Выбрать главу

Но едва я взглянула на первые строки, как в глазах качнулась темнота, и надо было сделать усилие, чтобы дочитать.

В бумажке говорилось, что Нелли Александровна Морозова (это я) недавно получила от министерства комнату в Москве, а, между тем, отец ее — ВРАГ НАРОДА, и она его никогда публично НЕ ОСУДИЛА, что муж ее — КОСМОПОЛИТ, окружена она друзьями-космополитами и полученную комнату превратила, таким образом, в ПРИТОН космополитизма.

Все это было изложено на клочке очень скверной бумаги, пожелтевшей от времени (откуда ее извлекли, непонятно, но именно так должна выглядеть бумага, используемая для анонимок), крупным, спотыкающимся машинописным шрифтом и умело замаскировано неграмотными оборотами — как раз в них непостижимо таилась угроза.

Жаль, я не запомнила дословный текст, он, несомненно, был написан мастером анонимного стиля.

Я была ошеломлена внезапным вторжением пакости. Если бы «гигант мысли» протянул мне эту бумажку с такими примерно словами: «Нелинька, вот поступила анонимка на вас, к сожалению, я должен ее разбирать…» Но тогда бы он не был «гигантом». Что касается фамильярности обращения, то он всегда называл меня так до этой минуты: я была самым молодым редактором, а фамильярность была своего рода щегольством в министерстве, руководящем кино. Она приобщала чиновников к богеме, они вроде бы меньше чувствовали себя чиновниками.

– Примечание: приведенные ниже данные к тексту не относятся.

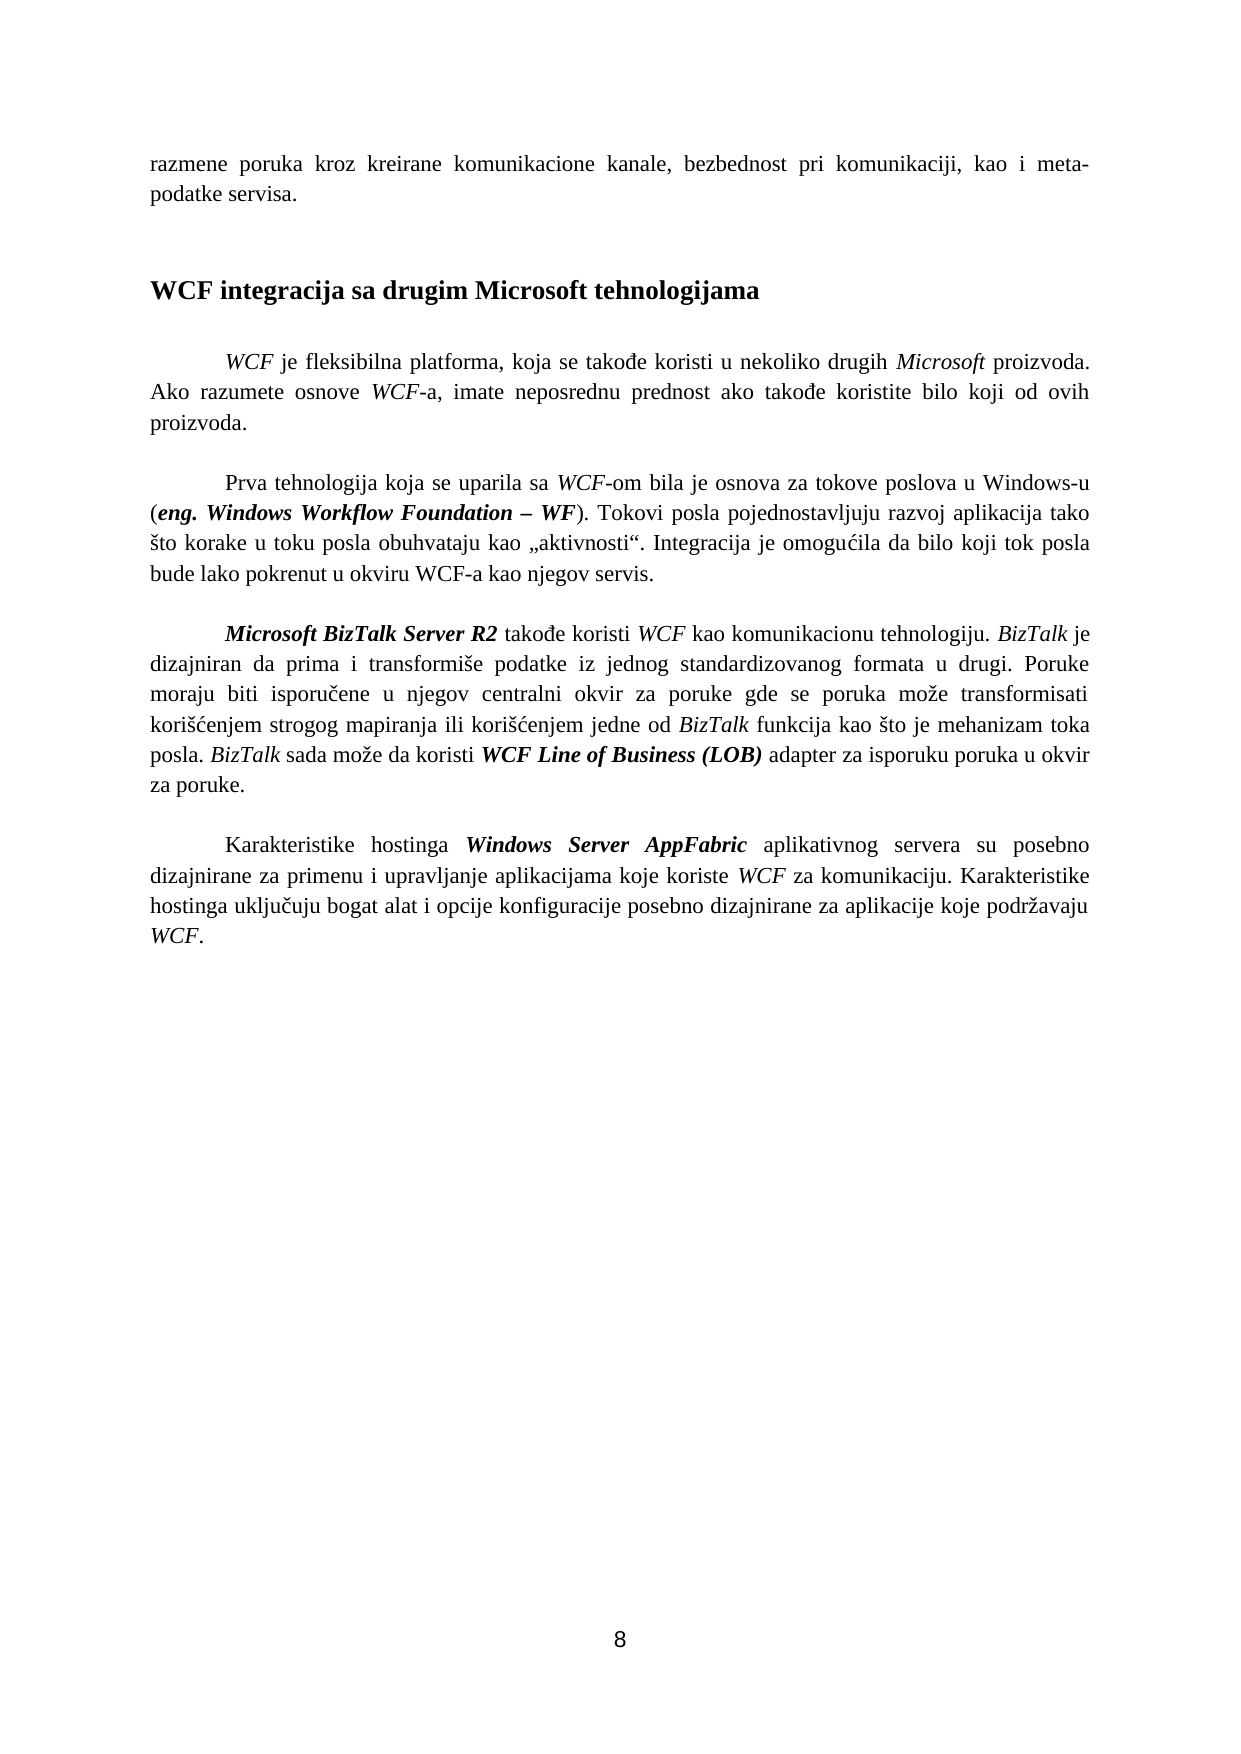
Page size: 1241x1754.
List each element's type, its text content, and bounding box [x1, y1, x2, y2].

Хорошо помню банальность своего ощущения — словно прикоснулась к чему-то омерзительно липкому, холодному…

Я положила анонимку на край стола.

— Ну, так почему вы нигде не указали?

— Что я должна была указать и где?

— Ну, в этой… в анкете. Что отец у вас враг.

Автор анонимки рассчитал точно. Там было написано: «…никогда его публично НЕ ОСУДИЛА». Я не была ни членом партии, ни комсомола, поэтому от меня не требовали отречения от отца, не говоря уже о том, что, когда его арестовали, я была ребенком. Но Д. прочел более привычное: «Нигде НЕ УКАЗАЛА, что отец враг народа».

— В анкете не было такого вопроса. А в автобиографии я указала, что отец арестован.

— Ну, это легко проверить, — сказал он, нажимая кнопку звонка. Он явно входил в роль следователя.

— Вот именно, — любезно ответила я.

С этой минуты я стала очень любезна.

Вошла Валя, секретарша.

— Личное дело Морозовой из отдела кадров.

Мы снова остались одни, и я дала себе слово, что не нарушу молчания. Д. тоже молчал, на этот раз не в прострации, а в суровом отчуждении.

Так вот оно что… Вот чем он был «занят» все утро. Вот почему сегодня на студии безуспешно ждали, и теперь уже ясно, что не дождутся нашего приезда. Вот оно — ЧП, заставляющее отложить все дела. Шутка ли, доверить мне принимать «трофейный» фильм, когда я, возможно, вообще представляю собой опасность на «идеологическом» фронте!

Он стал медленно листать папку. Просмотрел стандартную анкету: там действительно не было вопроса о репрессированных родственниках. Начал читать автобиографию, водя пальцем по строчкам:

— Ага! Ну вот: «я родилась…», «моя мать…», «мой отец…», а о том, что враг народа — ни слова! — торжествующе воскликнул он.

— Посмотрите в конце.

Он перевернул страницу.

— «В 1936 году мой отец был арестован органами НКВД», — он обескураженно поднял глаза. — Действительно указали. Как же так?

Похоже, он ждал от меня помощи. И, не получив ее, погрузился в прострацию. Жернова заскрипели.

— Могу я идти? — по-прежнему любезно осведомилась я.

Как всегда, он не сразу вернулся издалека. Но вернулся со значительным сообщением:

— Пока можете.

В роли следователя он утверждался все-таки с поразительной быстротой.

Идея, рожденная «гигантом»

Как раз напротив моей редакторской кабинки был расположен просмотровый зал. Я шагнула в его распахнутую темноту.

Хватит с меня телефонного трезвона. Надо собраться с мыслями.

Зал был пуст. Экран темен. Солидно белели чехлы вместительных мягких кресел. Машинально я опустилась на то, какое занимала обычно во время просмотров. Но теперь — спиной к экрану, лицом уткнувшись в суровую ткань, которая оказалась быстро увлажнена слезами.

Мыслей не было. Знакомый страх «накатывал» волнами от желудка к сердцу, парализовал мозг.

Людям, не жившим в этой стране, может показаться недостойным, что грязный клочок бумаги с бездоказательными обвинениями — не обвинениями вообще — может повергнуть человека в такой мистический страх.